• "You never want a serious crisis to go to waste"

    - Rahm Emanuel (attribution)

Posted: February 27th, 2013

As callous and cold hearted as this sounds, it is a political truism. There are some systems, some bureaucracies that are so gridlocked, or so moribund that only the urgency that comes from dealing with a crisis can create enough momentum to make progress. The FDA held a hearing on Monday to allow the ALS community to voice their opinions on how to proceed with ALS research. While it is unclear exactly what precipitated the calling of this hearing, the failure of the Phase III Biogen “dex” trial to treat ALS patients has perhaps, finally created a “crisis” mode at the FDA. The audience was able to assure the FDA that they are already in crisis mode.

In emotional and chilling testimonies, patients and their families spoke of living with and dying from ALS.  Parents wept for their children, dead and alive.  Speaker after speaker, from patients to care givers to clinicians to researchers, echoed the same themes.  The FDA needs to redefine “risk” for this patient population; using their existing model is not “protecting” these people from anything, it is killing them.  The FDA needs to allow broader access to drugs for this population if these drugs can improve the quality of life for patients, regardless of whether or not it can impact survival.  And finally, the FDA needs to dramatically speed up the entire process; no one has a moment to wait.  And,   in what I confess was a moment of immense pride personally, Ted Harada (patient 15 of in ALS trial) stood up and excoriated the FDA for slowing down a trial and a therapy that held enormous potential for ALS patients.  “Just look at me” he said, in more than words.  In his testimony, Ted proposed that it is time that the FDA did the right thing and treat this process with the same urgency that the ALS community feels.  He spoke with passion, elegance and conviction.

But to me, the most chilling and important testimony came from our site principal investigator at Emory, Dr. Jonathan Glass.  Dr. Glass is a clinician with one of the largest ALS practices in the U.S. who has seen over a thousand ALS patients in his career.  He is also a world class scientist and researcher who knows first-hand what our experience with the FDA has been like in the Neuralstem trial.  In short, Jon speaks here with more experience and authority than anyone else in the field, in the world, literally.  Add to that, the fact that outside of our trial, Jon will have to go before the FDA many more times throughout his career and you can understand that criticizing them over “one” experience could have lasting reverberations.  But such is his conviction and dedication to his patients, and to science, that he felt compelled to speak truth to power.  We should all be thankful.

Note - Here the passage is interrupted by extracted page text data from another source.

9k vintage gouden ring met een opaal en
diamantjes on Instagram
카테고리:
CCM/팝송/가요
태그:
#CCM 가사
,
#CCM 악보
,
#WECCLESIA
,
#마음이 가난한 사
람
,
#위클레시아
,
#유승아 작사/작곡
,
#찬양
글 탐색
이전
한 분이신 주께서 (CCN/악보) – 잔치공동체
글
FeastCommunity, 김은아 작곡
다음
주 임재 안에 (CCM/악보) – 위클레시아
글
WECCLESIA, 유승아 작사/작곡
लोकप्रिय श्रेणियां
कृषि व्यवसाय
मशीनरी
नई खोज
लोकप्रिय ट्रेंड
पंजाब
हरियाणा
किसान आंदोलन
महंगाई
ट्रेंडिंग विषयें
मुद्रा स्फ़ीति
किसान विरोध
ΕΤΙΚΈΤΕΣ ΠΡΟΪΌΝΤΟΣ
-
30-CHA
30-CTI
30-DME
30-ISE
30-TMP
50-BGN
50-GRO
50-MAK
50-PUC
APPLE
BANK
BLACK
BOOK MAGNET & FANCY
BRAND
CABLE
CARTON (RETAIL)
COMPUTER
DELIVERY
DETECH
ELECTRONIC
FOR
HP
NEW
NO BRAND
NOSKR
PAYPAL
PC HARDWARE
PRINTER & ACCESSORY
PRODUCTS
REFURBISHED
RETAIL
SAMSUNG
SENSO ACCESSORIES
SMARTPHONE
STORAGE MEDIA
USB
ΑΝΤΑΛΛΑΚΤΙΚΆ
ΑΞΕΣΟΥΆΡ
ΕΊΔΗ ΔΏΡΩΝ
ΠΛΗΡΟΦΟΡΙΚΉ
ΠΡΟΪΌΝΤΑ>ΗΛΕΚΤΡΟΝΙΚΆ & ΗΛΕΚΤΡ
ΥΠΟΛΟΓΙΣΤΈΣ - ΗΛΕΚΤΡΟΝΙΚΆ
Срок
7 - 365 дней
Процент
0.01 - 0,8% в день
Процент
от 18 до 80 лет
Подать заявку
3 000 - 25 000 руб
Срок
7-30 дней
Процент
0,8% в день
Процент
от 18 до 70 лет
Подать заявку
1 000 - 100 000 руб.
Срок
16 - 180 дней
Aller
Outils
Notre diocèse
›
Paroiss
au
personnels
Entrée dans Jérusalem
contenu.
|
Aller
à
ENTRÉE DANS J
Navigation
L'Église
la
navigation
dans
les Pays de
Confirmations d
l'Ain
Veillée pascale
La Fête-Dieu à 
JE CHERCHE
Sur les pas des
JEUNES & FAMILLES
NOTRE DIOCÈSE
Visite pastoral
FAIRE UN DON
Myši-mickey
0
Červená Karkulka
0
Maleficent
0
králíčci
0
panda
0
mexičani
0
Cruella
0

What Jon said was basically this; Neuralstem has completed 18 surgeries over an artificially long, but agreed upon timeframe to demonstrate that both our cells and the intraspinal surgery route of administration are safe.  We did just that beyond any question.  Ten experts at NIH have reviewed the data from the first trial, and our proposed Phase II protocol, and found it worthy of millions of dollars of NIH funding.  Yet the FDA, without the expertise or experience in the field that the NIH can harness, continues to place arbitrary hurdles in our way, and demand an inappropriately slow time frame for the dosing of patients in the next trial.  

The problem is easy to fix, Dr. Glass added.  The FDA merely needs to admit when they don’t have the expertise to deal with a subject, and borrow it from another government agency that does; in this case the NIH.  They should rely on the NIH scientific and medical vetting at a level the FDA doesn’t have the resources to produce.  This is no time for “turf” wars or false egos, people are dying.  Furthermore, all the FDA needs to do to speed up the process is talk to us.  As Jon said, we are constantly “guessing” where they will be on any particular issue, and waiting the statutory 30 days for responses to every question.    

In a recent presentation at the New York Stem Cell meeting, I said that the FDA was not the enemy.  They are not.  They are under resourced, and in our particular case, without experience or expertise.  However, more to the point, they are trying to work from a model which simply isn’t applicable to this disease.  At the pace they are currently suggesting we proceed, even if we are right and our therapy works; almost every ALS patient alive today will be dead before it is approved.  The ALS community deserves better.  We all deserve better.

Had I said these things first, it would have sounded like just another CEO whining about the FDA being “tough.”  We all owe Dr. Glass a debt of gratitude for not just his service to the ALS community, but his willingness to speak up.  None of these problems are insurmountable.  Let us hope that the FDA takes the opportunity that this crisis presents to change the way they approach our trial, and any other novel therapy that has the potential to help this population.  I will conclude as Jon started, reminding everyone that we are all on the same team here.